An Ji-Yong, Meng Fan-Rong, You Zhu-Hong, Chen Xing, Yan Gui-Ying, Hu Ji-Pu
School of Computer Science Technology, China University of Mining and Technology, Xuzhou, Jiangsu, 21116, China.
School of Information and Electrical Engineering, China University of Mining and Technology, Xuzhou, Jiangsu, 21116, China.
Protein Sci. 2016 Oct;25(10):1825-33. doi: 10.1002/pro.2991. Epub 2016 Aug 9.
Predicting protein-protein interactions (PPIs) is a challenging task and essential to construct the protein interaction networks, which is important for facilitating our understanding of the mechanisms of biological systems. Although a number of high-throughput technologies have been proposed to predict PPIs, there are unavoidable shortcomings, including high cost, time intensity, and inherently high false positive rates. For these reasons, many computational methods have been proposed for predicting PPIs. However, the problem is still far from being solved. In this article, we propose a novel computational method called RVM-BiGP that combines the relevance vector machine (RVM) model and Bi-gram Probabilities (BiGP) for PPIs detection from protein sequences. The major improvement includes (1) Protein sequences are represented using the Bi-gram probabilities (BiGP) feature representation on a Position Specific Scoring Matrix (PSSM), in which the protein evolutionary information is contained; (2) For reducing the influence of noise, the Principal Component Analysis (PCA) method is used to reduce the dimension of BiGP vector; (3) The powerful and robust Relevance Vector Machine (RVM) algorithm is used for classification.
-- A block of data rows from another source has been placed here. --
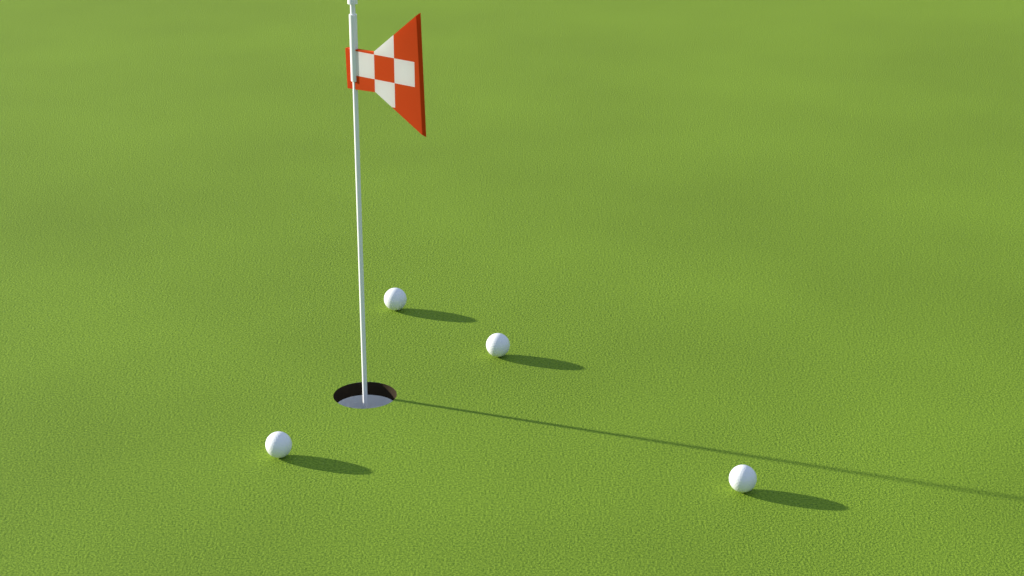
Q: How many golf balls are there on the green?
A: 4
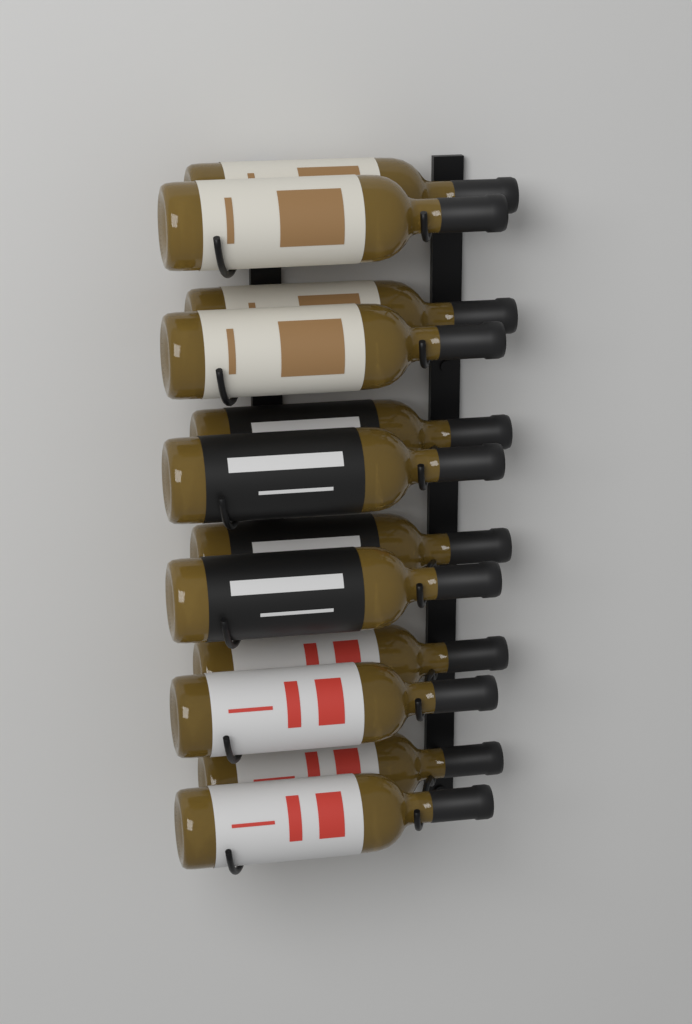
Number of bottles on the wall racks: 12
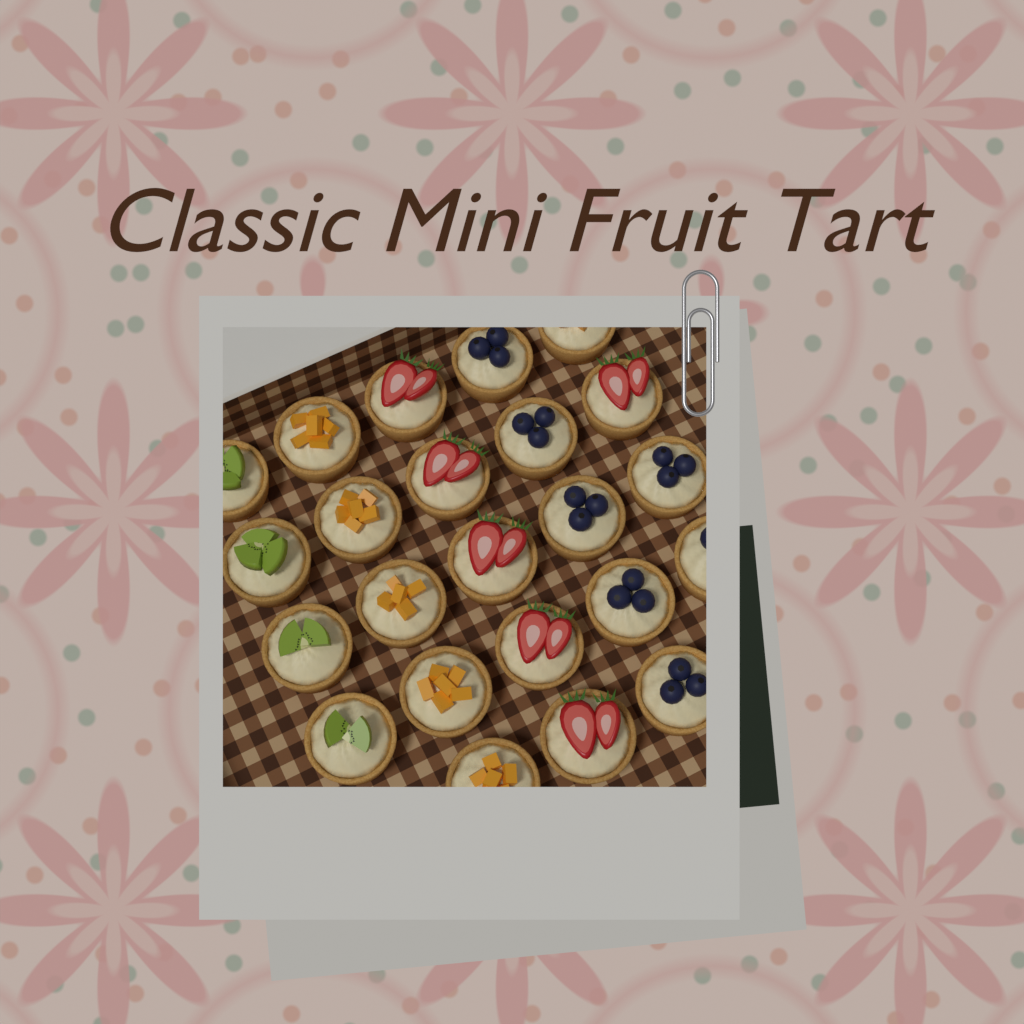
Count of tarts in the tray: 23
Five-fold cross-validation experiments executed on yeast and Helicobacter pylori datasets, which achieved very high accuracies of 94.57 and 90.57%, respectively. Experimental results are significantly better than previous methods. To further evaluate the proposed method, we compare it with the state-of-the-art support vector machine (SVM) classifier on the yeast dataset. The experimental results demonstrate that our RVM-BiGP method is significantly better than the SVM-based method. In addition, we achieved 97.15% accuracy on imbalance yeast dataset, which is higher than that of balance yeast dataset. The promising experimental results show the efficiency and robust of the proposed method, which can be an automatic decision support tool for future proteomics research. For facilitating extensive studies for future proteomics research, we developed a freely available web server called RVM-BiGP-PPIs in Hypertext Preprocessor (PHP) for predicting PPIs. The web server including source code and the datasets are available at http://219.219.62.123:8888/BiGP/.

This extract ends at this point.